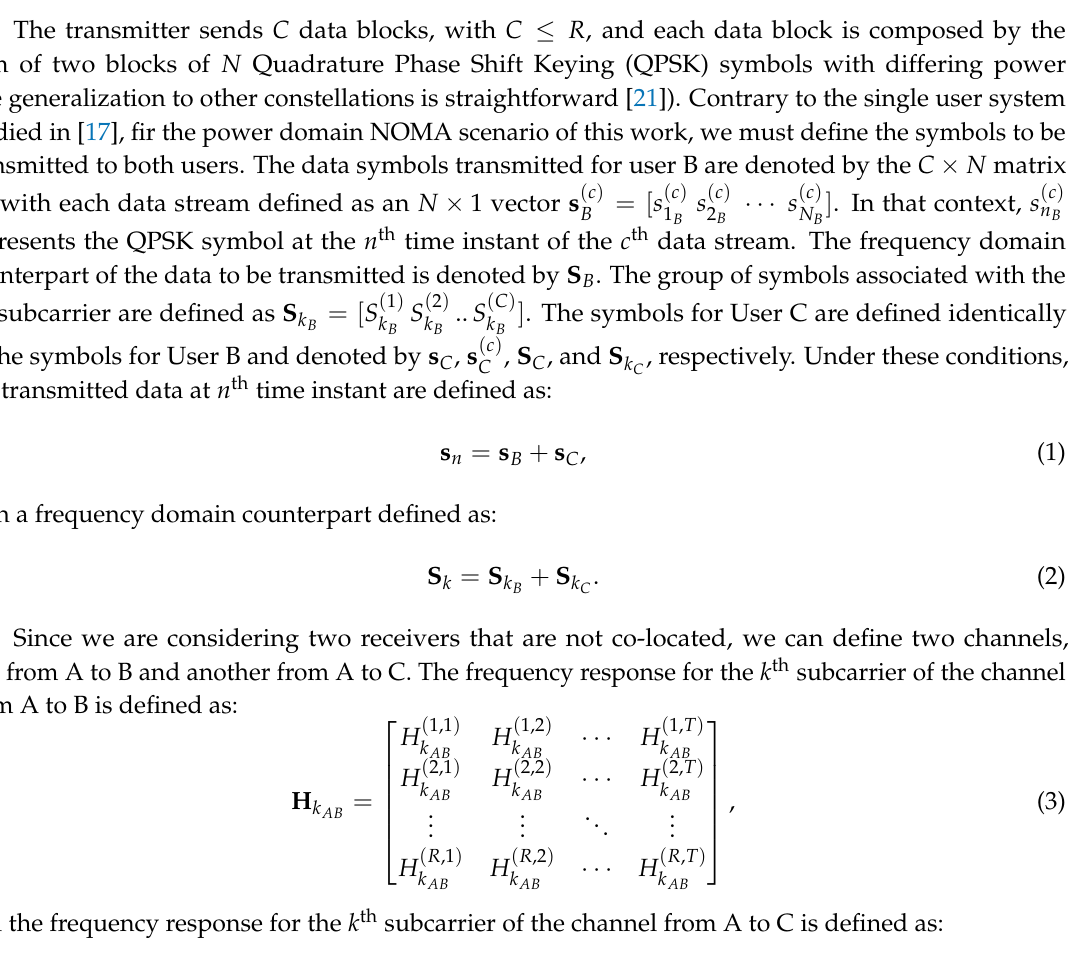
Figure 1. A diagram of the proposed NOMA scenario, with 3 users, 1 transmitting user and 2 receiving users, and 2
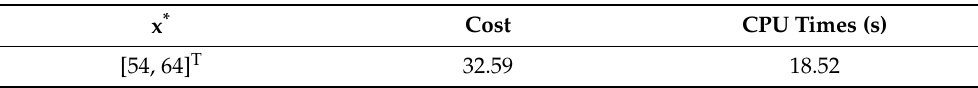
Figure 7. Comparison of sliding ratio between original ALO and RALO. * x Table 1. The quasi-optimal design , cost and the CPU times of the best run in small example.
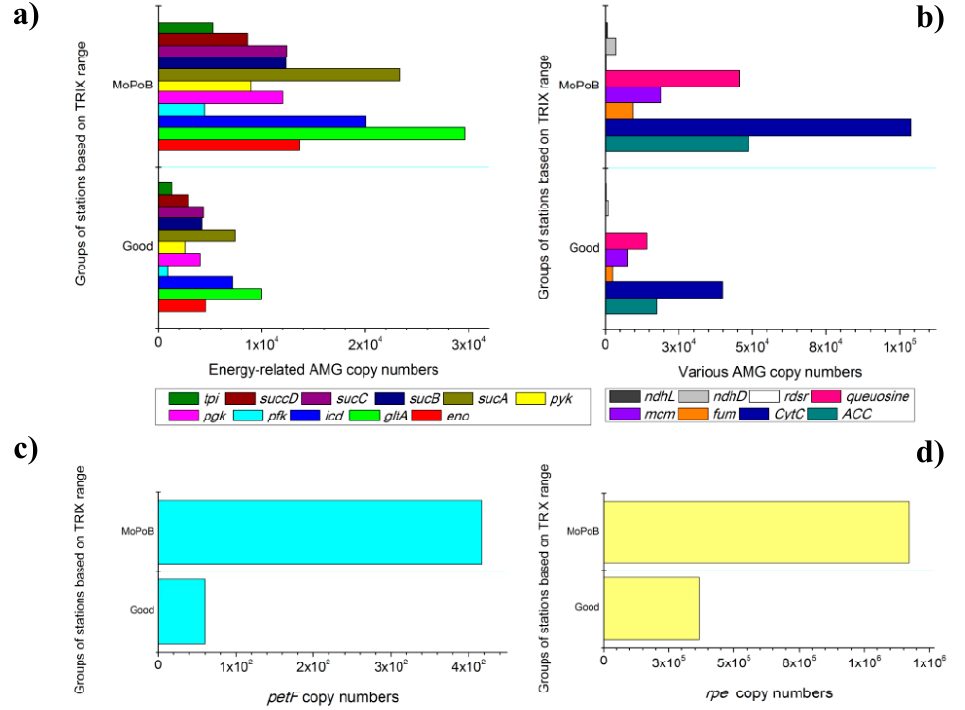
Figure 4. Auxiliary metabolic genes. The normalized abundances of auxiliary metabolic genes that were significantly different between Good and MoPoB group of stations. ( a ) AMGs related to dNTP synthesis and energy production, ( b ): AMGs related to various metabolic processes, ( c ): the petF AMG related to photosynthesis, and ( d ): the rpe AMG related to energy production. Good: stations having good overall ecological quality and MoPoB: stations having poor overall ecological quality, based on the annual TRIX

Brief ▸ List all lines above in which the string "between" appears.

Answer area ▸
Figure 7. Comparison of sliding ratio between original ALO and RALO. * x Table 1. The quasi-optimal design , cost and the CPU times of the best run in small example.
Figure 4. Auxiliary metabolic genes. The normalized abundances of auxiliary metabolic genes that were significantly different between Good and MoPoB group of stations. ( a ) AMGs related to dNTP synthesis and energy production, ( b ): AMGs related to various metabolic processes, ( c ): the petF AMG related to photosynthesis, and ( d ): the rpe AMG related to energy production. Good: stations having good overall ecological quality and MoPoB: stations having poor overall ecological quality, based on the annual TRIX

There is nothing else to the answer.